● EXERCISE PROMPT
Look through the data below and count each line where the word "team" appears. Reply with the count alone.

● Items listed in a dataset
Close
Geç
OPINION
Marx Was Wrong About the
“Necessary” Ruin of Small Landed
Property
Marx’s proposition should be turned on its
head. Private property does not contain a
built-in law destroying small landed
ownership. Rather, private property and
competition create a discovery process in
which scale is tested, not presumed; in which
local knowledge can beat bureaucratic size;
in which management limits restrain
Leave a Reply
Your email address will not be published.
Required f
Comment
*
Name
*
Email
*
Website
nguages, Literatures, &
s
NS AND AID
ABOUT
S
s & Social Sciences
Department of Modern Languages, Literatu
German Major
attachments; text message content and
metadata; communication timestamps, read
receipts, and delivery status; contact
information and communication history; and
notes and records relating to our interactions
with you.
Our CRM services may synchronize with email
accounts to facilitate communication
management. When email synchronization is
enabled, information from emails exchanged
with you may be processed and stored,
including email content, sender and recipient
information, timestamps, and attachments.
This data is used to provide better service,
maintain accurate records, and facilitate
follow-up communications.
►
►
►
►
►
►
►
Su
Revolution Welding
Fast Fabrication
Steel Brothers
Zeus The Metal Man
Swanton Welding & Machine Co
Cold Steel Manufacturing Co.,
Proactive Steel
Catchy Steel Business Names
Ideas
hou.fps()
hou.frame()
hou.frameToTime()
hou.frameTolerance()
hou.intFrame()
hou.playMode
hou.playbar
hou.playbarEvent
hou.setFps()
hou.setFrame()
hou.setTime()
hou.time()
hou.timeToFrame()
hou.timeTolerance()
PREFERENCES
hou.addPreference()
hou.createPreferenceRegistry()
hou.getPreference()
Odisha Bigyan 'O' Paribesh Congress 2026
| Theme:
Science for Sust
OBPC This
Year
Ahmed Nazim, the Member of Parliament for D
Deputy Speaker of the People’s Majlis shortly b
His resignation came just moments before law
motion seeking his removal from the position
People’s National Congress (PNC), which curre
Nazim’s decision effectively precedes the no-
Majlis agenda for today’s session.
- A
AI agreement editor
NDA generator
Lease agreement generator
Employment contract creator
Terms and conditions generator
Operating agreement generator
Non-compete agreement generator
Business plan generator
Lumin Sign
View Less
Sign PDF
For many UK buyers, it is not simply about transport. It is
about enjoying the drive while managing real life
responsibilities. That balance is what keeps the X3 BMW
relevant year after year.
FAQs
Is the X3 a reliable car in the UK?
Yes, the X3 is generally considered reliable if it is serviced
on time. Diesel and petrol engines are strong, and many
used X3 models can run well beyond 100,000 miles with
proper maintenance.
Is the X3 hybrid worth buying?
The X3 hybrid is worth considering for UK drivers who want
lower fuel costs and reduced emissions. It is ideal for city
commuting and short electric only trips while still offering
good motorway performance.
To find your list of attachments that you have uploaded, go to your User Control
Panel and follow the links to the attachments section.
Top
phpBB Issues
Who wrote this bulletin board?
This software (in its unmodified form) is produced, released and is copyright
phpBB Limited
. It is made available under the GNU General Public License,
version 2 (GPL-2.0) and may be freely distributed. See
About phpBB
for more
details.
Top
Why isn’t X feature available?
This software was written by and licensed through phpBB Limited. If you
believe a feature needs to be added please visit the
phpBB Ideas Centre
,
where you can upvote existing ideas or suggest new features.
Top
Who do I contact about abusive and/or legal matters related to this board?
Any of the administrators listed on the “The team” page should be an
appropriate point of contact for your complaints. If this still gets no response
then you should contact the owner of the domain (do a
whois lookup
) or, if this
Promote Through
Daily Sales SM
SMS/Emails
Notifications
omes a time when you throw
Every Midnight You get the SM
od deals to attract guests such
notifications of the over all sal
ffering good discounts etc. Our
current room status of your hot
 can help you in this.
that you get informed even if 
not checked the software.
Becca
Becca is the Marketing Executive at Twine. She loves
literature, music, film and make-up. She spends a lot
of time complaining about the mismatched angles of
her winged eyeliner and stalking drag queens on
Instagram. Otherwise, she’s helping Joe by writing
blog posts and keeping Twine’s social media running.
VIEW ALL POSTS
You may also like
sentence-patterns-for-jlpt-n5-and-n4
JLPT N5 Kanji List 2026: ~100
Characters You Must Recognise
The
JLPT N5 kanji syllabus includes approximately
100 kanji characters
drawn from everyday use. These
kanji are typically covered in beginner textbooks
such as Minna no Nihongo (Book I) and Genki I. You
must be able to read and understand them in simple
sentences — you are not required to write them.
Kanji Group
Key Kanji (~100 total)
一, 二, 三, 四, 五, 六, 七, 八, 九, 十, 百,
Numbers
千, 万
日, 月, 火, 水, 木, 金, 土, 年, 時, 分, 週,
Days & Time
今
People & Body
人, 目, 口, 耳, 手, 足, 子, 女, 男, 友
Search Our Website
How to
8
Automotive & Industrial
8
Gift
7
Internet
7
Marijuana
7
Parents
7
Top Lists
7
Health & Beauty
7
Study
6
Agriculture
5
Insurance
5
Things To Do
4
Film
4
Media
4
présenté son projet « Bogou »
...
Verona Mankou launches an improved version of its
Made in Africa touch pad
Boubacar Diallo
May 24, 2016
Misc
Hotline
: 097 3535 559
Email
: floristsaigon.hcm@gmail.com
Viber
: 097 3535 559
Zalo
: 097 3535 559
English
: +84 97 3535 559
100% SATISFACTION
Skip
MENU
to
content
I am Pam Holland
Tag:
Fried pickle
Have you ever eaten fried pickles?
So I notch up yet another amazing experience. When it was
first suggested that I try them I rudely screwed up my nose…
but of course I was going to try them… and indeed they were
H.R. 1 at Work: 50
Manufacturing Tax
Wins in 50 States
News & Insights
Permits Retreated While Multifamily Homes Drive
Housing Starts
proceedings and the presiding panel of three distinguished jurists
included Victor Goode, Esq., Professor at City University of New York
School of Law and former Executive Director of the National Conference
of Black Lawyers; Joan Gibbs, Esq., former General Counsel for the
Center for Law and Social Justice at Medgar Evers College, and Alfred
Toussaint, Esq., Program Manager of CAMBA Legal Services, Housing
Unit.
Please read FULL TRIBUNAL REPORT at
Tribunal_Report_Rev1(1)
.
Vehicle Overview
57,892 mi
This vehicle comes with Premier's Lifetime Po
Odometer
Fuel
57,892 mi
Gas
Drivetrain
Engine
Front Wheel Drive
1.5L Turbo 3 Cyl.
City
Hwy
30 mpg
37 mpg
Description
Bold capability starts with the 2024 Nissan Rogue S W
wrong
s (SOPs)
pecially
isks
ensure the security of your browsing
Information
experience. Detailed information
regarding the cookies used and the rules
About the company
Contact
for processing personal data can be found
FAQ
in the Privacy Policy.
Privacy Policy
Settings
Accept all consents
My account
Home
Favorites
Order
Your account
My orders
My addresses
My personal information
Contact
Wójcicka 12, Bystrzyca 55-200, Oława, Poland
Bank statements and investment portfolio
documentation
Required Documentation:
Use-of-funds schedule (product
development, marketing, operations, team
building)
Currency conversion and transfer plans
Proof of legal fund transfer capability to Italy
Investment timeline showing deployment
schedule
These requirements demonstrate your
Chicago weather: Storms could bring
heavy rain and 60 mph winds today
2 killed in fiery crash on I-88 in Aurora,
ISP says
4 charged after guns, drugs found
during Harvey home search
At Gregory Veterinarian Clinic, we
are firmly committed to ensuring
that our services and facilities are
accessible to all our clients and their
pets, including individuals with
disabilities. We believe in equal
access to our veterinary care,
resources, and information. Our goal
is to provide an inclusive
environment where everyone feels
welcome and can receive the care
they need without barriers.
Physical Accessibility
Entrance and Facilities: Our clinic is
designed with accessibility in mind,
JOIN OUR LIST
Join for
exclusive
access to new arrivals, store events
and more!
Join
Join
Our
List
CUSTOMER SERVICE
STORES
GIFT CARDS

● ANSWER SPACE
2